Выбрать главу

Глава XVIII

1862 год. Петербург. Особняк Корфов

  Карета, стуча колесами по вымощенному двору, подъехала к парадному входу, кучер открыл дверцу и придержал ее, пока барон выходил из тесного пространства экипажа. Видимо услышав, что барин вернулся, заспанный лакей открыл дверь, и Владимир, тяжело ступая, вошел в дом. Остановившись в полутемной гостиной, барон посмотрел на часы. Несмотря на предрассветный час, спать не хотелось, поэтому, немного подумав, Корф прошел в кабинет, который всегда был его любимым местом, где можно было без помех заниматься делами или предаваться размышлениям. Сев в бережно сохраняемое отцовское кресло, он облокотился на стол, обхватив голову руками.
  Боже, как Анна смотрела на своего мужа! Каким ласковым теплом светились ее глаза! Они прожили в одной семье семнадцать лет, но ни разу она так не посмотрела на него. Конечно, в этом виноват только он сам, да только чего б не отдал, лишь бы почувствовать хоть один такой взгляд на себе.
  Владимир, с трудом вздохнув, расстегнул ворот мундира, сердце билось неровными толчками, грудь теснило удушье. Растревожила его эта встреча, а отступившая на время боль вновь грызет душу, словно ненасытный зверь. Видимо, и в самом деле он проклят, если потеряв все, не может обрести покоя, горит в адском пекле еще живым, и сколько еще будет гореть – неведомо. Когда же Бог смилостивится над ним подарив вечный покой! 
Воспоминания – единственная его отрада. Воспоминания и… 


  Владимир осторожно вынул из-под мундира ладанку, спрятанную на груди. С этим подарком матери он никогда не расставался, благоговейно храня память о женщине, подарившей ему жизнь. Отрыв ее, он вытряхнул на ладонь маленький локон светлых волос и, взглянув на него, печально улыбнулся. Это все, что осталось от его любви к Анне. Он срезал его утром, после той роковой ночи, когда Анна еще спала.

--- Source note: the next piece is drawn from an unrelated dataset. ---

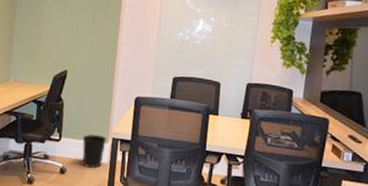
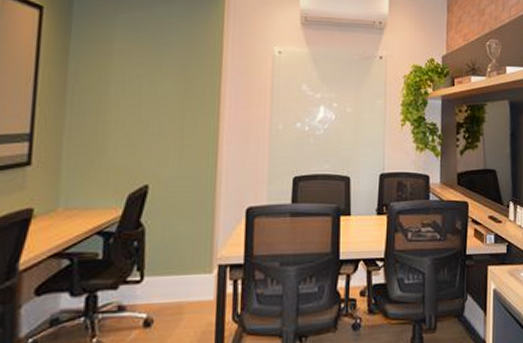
wastebasket: present [82,133,107,168] -> none [175,263,210,311]

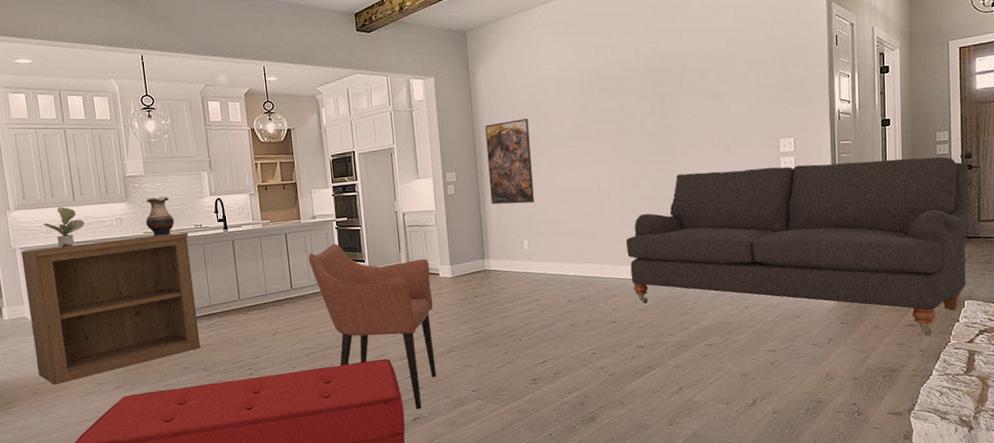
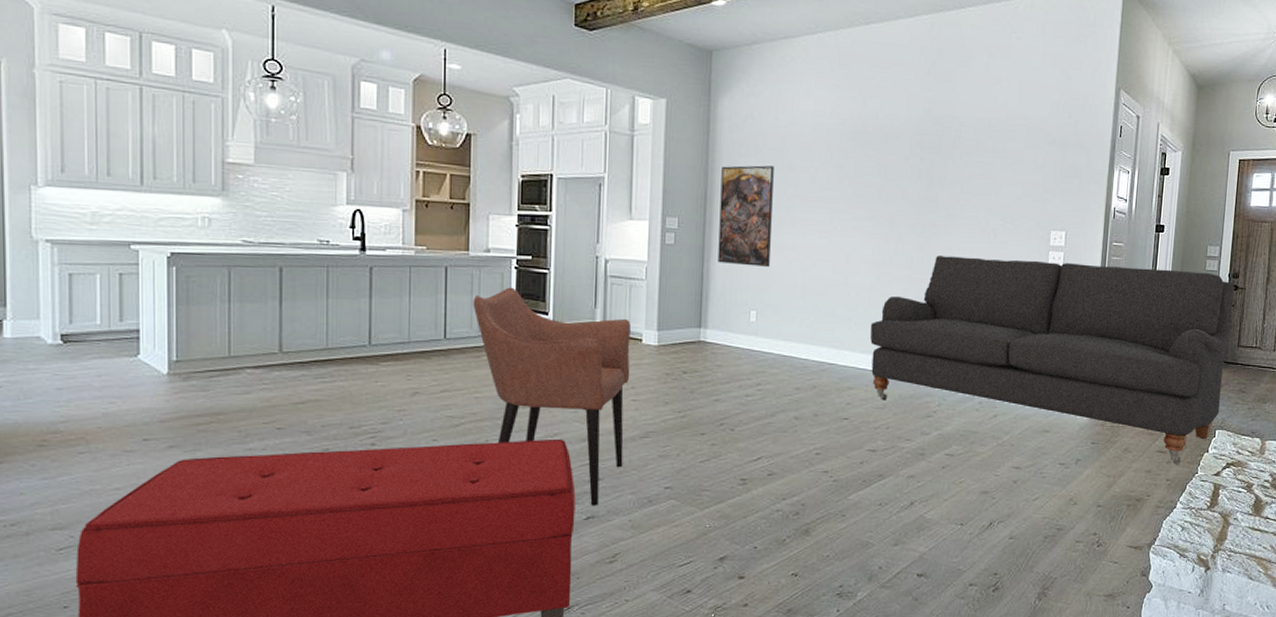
bookshelf: present [21,233,200,385] -> none [46,243,309,437]
potted plant: present [42,207,85,249] -> none [86,190,154,249]
vase: present [145,196,175,237] -> none [247,195,291,249]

  Тогда барон считал его залогом будущего счастья, частичкой любимой, которую хотелось иметь при себе, а вышло так, что эта прядь волос стала единственным напоминанием о несбывшейся любви. Золото и серебро, словно плоть и кровь. Напоминание о двух бесконечно дорогих женщинах, которых больше нет в его судьбе. Как же больно, нестерпимо больно осознавать это, а еще больнее понимать – ничего невозможно изменить.
  Барон устало откинулся на спинку кресла. Ему до безумия хотелось увидеть Анну еще раз: услышать ее голос, посмотреть в глаза, попросить прощения. Он ведь так и не смог повиниться перед ней. Не успел! Может быть – прости она, не мучился бы так, не метался, стараясь заглушить голос совести и изнемогая от чувства вины. Сердце щемило все сильнее, в голове стучала только одна мысль: повиниться бы, больше ему ничего не надо.
  Вдруг Корфу показалось, что он в кабинете не один и, повернув голову, барон увидел Анну, стоявшую возле его кресла. Не ту, которую он видел накануне: знатную даму, умудренную жизнью женщину и мать, а юную девушку, чистую, нежную, какой он помнил ее всегда. И не замечая стекавших по лицу слез, Владимир, глядя ей в глаза, прошептал:
- Прости меня, Анечка! 
  И она простила: светло улыбнувшись, девушка нежно провела рукой по его щеке, а потом все заполнилось ослепительно ярким светом.
  Утром слуги, хватившись барина, нашли в кабинете его уже остывшее тело. Барон сидел в кресле с умиротворенным выражением лица, а пальцы его левой руки были столь крепко сжаты, что слугам, готовя покойного к погребению, не удалось их разогнуть.

  Видимо, смилостивившись над раскаявшимся грешником, Бог не стал лишать Владимира последней радости, позволив ему забрать крошечный локон любимой в загробный мир.
  На пышном отпевании была толпа знати, придворные мундиры, роскошные траурные наряды, и ни одной искренней слезы. После церемонии гроб с телом перевезли в родовое поместье, где тихо предали земле на семейном кладбище, рядом с отцом.
  Репнины и Долгорукие, памятуя о прежней дружбе, тоже были на похоронах, Анна же не смогла заставить себя пойти в церковь. Не то чтобы ей было не жалко Владимира, просто она чувствовала – в толпе людей все равно не сможет проститься с бароном, не сможет сказать ему того, что хотела бы, пусть даже мысленно.
  Графиня решилась навестить могилу бывшего хозяина через две недели, накануне своего отъезда в Италию. Выйдя из дома брата, она знакомой тропинкой направилась к усадьбе Корфов, которую не видела более двадцати лет.